Morris wrote this book in chronological order, starting with a prologue of Roosevelt at the height of his presidency, and moving to his childhood and proceeding to narrate different scenes to show his rise to presidency. Morris included many details about Roosevelt’s early life to help the reader gain a strong understanding of Roosevelt’s charismatic character. Due to this chronological order in The Rise of Theodore Roosevelt, it was uncomplicated to understand the larger picture as Morris moved from scene to scene, each one being incredibly detailed and including articles from that time period. Every narrative showed Roosevelt making a decision that had lasting effects on his character and method of leadership. Morris also made smart use of photographs to help visualize Theodore Roosevelt. They were very effective because it helped see what Roosevelt was surrounded by, and how he held himself equal, standing by them shoulder to shoulder, yet as a leader among other men.

I wish that the author addressed Roosevelt’s large family. During the narrative, Morris refers to Roosevelt’s large and powerful family. Roosevelt is greatly influenced by them but we never get any details about his “rich uncles [or] cousins.” As the narrative progresses, his family plays an even more important role, and due to his brother’s scandals, he gained the “resentment of family elders.” Morris already talked about how devastating effect of the deaths of Roosevelt’s father and first wife were, and how they greatly strengthened his character, but I believe if Morris had talked about the family, we could have seen another strong influence in the building of Roosevelt’s character. Expanding on Roosevelt’s family would also help me build a stronger relationship to him because I would understand the pressures he was put under to uphold his family name. Although Roosevelt is repeatedly portrayed as an independent, understanding why he cared so much about his family’s opinions would help build a whole new side of him and increase the personal connection that I feel to him, and it would bring more details about his family’s power and wealth to light.

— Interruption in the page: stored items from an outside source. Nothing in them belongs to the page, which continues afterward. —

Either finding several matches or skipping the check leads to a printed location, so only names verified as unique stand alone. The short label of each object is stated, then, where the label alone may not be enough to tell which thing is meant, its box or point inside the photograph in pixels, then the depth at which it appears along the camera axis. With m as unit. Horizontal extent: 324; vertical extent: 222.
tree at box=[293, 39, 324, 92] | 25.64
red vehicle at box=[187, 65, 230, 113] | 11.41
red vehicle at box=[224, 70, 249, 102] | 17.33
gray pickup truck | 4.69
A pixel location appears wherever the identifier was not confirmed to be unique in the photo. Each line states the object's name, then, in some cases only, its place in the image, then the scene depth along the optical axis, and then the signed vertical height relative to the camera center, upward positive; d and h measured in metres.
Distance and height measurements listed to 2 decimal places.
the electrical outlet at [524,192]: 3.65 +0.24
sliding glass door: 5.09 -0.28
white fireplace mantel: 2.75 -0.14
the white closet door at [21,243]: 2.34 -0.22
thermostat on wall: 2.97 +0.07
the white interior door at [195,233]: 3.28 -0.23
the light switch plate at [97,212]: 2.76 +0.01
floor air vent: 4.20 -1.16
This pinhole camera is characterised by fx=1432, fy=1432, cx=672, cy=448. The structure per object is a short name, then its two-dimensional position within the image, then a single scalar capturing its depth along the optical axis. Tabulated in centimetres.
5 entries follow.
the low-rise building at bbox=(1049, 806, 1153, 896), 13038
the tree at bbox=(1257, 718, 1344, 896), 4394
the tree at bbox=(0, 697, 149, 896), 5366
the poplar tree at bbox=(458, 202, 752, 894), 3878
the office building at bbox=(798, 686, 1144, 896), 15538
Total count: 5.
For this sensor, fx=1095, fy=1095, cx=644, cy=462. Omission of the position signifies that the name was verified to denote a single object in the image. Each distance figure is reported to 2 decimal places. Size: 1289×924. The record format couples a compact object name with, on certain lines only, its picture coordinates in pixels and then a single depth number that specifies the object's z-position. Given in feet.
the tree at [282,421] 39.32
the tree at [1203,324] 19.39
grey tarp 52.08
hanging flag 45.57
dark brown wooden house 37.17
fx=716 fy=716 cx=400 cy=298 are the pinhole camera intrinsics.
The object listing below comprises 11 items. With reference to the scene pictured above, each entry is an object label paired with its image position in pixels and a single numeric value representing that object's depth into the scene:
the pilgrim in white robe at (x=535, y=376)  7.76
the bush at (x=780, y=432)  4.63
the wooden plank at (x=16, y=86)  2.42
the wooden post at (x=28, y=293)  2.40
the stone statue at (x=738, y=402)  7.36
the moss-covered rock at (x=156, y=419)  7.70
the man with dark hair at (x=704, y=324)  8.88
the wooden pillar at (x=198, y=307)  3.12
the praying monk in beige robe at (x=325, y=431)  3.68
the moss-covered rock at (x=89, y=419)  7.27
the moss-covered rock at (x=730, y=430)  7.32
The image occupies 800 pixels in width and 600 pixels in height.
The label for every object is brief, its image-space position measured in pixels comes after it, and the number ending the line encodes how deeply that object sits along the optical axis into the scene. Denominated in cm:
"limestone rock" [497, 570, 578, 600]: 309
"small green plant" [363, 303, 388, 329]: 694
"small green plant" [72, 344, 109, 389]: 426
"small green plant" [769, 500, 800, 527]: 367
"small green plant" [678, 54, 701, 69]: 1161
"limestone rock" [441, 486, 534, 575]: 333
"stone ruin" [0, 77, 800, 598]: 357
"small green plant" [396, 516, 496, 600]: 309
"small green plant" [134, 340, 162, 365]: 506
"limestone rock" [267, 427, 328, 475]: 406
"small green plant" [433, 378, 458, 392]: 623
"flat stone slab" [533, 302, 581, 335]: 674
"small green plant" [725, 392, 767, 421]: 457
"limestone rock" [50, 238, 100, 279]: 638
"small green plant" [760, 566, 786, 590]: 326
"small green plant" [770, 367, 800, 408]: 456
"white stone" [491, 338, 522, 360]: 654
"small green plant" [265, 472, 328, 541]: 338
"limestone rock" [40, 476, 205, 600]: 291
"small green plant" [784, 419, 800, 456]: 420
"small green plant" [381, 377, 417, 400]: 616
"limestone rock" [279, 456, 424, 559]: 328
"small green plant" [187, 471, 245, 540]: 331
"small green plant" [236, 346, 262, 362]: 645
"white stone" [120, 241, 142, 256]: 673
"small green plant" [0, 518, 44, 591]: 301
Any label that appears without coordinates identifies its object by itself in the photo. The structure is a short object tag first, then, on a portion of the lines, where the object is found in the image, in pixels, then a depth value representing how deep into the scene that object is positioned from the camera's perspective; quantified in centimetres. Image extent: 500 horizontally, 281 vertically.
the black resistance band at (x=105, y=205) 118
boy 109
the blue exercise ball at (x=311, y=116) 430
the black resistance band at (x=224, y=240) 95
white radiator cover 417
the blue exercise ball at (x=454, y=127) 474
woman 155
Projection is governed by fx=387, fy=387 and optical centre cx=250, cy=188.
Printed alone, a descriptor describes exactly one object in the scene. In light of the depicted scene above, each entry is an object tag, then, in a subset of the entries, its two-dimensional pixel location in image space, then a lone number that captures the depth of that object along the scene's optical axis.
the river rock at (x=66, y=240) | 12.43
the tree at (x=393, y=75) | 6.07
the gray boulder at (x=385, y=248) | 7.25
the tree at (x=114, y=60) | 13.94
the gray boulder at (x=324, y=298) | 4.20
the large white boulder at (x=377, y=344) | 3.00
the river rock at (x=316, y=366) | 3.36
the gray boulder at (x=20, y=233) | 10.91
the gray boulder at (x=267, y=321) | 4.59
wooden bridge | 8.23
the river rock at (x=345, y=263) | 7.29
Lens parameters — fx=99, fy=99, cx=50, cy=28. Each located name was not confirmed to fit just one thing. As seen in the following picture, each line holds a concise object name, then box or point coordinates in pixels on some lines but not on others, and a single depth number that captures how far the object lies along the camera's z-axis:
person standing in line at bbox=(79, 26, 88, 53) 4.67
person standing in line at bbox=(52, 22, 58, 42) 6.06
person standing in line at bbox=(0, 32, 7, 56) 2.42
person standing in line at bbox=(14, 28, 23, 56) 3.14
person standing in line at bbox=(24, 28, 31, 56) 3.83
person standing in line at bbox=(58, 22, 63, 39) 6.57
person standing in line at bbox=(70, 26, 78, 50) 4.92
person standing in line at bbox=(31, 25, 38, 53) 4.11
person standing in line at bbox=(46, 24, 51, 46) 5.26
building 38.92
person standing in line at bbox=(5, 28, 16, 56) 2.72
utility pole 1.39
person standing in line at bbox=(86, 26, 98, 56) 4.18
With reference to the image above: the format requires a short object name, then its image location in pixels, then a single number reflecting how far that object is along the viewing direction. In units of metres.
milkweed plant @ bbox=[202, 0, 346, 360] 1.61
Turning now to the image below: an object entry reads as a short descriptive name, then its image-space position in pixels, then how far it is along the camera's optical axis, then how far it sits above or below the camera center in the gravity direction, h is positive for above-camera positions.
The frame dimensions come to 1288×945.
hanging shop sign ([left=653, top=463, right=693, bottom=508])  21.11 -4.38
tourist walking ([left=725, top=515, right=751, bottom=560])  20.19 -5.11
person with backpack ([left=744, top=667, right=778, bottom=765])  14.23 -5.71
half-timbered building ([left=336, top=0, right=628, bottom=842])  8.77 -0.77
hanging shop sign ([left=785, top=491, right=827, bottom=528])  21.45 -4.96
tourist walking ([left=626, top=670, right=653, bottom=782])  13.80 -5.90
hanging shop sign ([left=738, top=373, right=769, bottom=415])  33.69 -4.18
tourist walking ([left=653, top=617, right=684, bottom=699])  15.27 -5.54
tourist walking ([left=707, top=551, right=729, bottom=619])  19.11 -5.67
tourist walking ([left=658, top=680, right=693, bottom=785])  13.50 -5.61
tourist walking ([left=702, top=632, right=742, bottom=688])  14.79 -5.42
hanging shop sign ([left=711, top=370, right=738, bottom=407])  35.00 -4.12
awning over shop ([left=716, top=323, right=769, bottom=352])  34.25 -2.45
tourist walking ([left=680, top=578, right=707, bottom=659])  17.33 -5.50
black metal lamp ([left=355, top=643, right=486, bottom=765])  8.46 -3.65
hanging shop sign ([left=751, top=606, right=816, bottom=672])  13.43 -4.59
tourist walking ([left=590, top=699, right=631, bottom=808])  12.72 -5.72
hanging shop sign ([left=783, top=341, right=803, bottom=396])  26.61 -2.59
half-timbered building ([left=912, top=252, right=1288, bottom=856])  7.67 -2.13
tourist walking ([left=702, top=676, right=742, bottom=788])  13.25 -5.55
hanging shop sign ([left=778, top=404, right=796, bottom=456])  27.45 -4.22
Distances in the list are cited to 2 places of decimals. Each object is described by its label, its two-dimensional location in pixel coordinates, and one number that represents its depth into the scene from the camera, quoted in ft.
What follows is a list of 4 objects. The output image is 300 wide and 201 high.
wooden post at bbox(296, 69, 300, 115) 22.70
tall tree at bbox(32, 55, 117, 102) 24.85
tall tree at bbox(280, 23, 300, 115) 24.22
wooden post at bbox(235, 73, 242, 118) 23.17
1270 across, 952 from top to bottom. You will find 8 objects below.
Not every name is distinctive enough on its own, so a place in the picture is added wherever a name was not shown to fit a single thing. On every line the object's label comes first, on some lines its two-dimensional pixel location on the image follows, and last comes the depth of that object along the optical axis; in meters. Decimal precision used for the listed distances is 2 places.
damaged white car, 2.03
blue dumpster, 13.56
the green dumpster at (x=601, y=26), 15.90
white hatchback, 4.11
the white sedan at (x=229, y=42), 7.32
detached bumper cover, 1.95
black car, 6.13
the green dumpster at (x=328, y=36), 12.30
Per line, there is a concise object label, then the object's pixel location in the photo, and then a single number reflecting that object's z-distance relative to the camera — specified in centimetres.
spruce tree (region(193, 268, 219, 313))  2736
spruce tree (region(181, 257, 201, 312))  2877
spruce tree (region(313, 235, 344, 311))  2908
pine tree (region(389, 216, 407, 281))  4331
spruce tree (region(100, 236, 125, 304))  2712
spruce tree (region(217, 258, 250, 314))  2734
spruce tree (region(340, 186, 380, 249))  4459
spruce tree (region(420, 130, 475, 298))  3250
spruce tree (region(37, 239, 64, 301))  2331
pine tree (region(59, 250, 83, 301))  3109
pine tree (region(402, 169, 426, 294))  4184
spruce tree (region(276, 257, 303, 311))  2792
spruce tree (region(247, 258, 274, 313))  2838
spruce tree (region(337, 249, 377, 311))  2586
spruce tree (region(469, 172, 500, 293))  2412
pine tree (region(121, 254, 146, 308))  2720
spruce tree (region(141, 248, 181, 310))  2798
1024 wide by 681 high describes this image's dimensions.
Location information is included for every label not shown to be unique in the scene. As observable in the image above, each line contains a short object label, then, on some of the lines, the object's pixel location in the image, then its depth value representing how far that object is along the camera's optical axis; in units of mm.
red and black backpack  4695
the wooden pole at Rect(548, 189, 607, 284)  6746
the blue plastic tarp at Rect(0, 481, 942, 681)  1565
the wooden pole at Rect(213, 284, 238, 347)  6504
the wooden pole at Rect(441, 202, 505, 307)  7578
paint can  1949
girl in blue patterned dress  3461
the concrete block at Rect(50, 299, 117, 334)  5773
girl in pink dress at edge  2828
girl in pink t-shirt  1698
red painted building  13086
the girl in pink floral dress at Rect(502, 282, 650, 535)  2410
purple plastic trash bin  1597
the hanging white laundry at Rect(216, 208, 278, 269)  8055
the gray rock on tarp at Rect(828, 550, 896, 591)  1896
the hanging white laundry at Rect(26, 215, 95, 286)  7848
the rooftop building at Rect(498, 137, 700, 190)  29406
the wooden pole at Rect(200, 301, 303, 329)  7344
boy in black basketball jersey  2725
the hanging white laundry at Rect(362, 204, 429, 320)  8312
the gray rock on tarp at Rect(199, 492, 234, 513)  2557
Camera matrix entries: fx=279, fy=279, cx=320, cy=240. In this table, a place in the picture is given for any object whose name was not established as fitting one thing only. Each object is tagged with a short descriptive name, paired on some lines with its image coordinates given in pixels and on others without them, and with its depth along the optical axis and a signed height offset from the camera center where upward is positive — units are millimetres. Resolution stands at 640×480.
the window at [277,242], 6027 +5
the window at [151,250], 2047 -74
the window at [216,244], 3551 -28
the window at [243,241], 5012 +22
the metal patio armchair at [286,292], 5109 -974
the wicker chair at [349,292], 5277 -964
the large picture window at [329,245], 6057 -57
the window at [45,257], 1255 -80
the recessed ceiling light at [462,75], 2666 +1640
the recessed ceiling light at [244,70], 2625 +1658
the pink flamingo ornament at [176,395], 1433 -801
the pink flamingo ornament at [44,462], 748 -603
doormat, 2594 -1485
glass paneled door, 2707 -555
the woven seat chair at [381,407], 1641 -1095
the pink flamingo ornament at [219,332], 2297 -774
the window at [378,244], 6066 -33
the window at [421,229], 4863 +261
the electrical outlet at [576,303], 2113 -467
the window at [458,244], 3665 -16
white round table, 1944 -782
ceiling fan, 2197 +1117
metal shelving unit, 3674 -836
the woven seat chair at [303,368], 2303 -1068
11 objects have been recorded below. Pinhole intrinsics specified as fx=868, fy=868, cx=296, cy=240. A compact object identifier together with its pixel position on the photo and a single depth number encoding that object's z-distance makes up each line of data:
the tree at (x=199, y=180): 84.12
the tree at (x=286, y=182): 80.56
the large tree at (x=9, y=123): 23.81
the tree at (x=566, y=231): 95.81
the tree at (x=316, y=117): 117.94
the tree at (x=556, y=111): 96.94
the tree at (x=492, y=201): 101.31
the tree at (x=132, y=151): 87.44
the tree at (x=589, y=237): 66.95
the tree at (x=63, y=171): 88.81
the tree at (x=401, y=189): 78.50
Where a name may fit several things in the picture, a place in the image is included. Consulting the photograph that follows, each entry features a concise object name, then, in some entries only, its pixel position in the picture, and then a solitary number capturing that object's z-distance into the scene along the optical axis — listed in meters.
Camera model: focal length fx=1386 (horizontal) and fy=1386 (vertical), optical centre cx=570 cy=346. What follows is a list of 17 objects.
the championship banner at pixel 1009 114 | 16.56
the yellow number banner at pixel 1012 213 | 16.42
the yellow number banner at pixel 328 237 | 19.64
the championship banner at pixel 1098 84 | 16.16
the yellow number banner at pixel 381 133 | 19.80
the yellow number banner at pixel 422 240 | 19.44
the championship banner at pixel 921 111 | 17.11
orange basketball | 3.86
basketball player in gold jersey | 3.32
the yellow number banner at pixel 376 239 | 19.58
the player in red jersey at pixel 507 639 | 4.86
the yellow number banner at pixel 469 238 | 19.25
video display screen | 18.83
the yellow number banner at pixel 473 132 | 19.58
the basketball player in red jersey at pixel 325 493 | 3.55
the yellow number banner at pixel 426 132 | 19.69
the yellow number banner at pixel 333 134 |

The Rise of Theodore Roosevelt is an extremely detailed narrative of the events leading up to Theodore Roosevelt’s presidency. Conveyed as a series of “scenes” through his life, each scene contains Roosevelt learning or displaying a trait that builds his charismatic personality. Through these scenes, Morris builds Roosevelt’s character in extreme detail. In comparison, The American Promise mainly talks about his contributions as the President of the United States. The textbook analyzes the effects of his policies and has little reference to his charismatic leadership. While Morris’s book answers every question in pertinence to the details of Roosevelt’s pre-presidency life, the textbook only focuses on his presidency, which is only a part of his contribution to US history.

I would highly recommend this book to anyone interested in Theodore Roosevelt, or what it took to build the charismatic leadership of one of the most famous presidents. Unlike textbooks or online resources that talk solely about his presidency, The Rise of Theodore Roosevelt gives a deep insight and understanding of how Roosevelt’s personal experiences turned him into a charismatic and influential leader.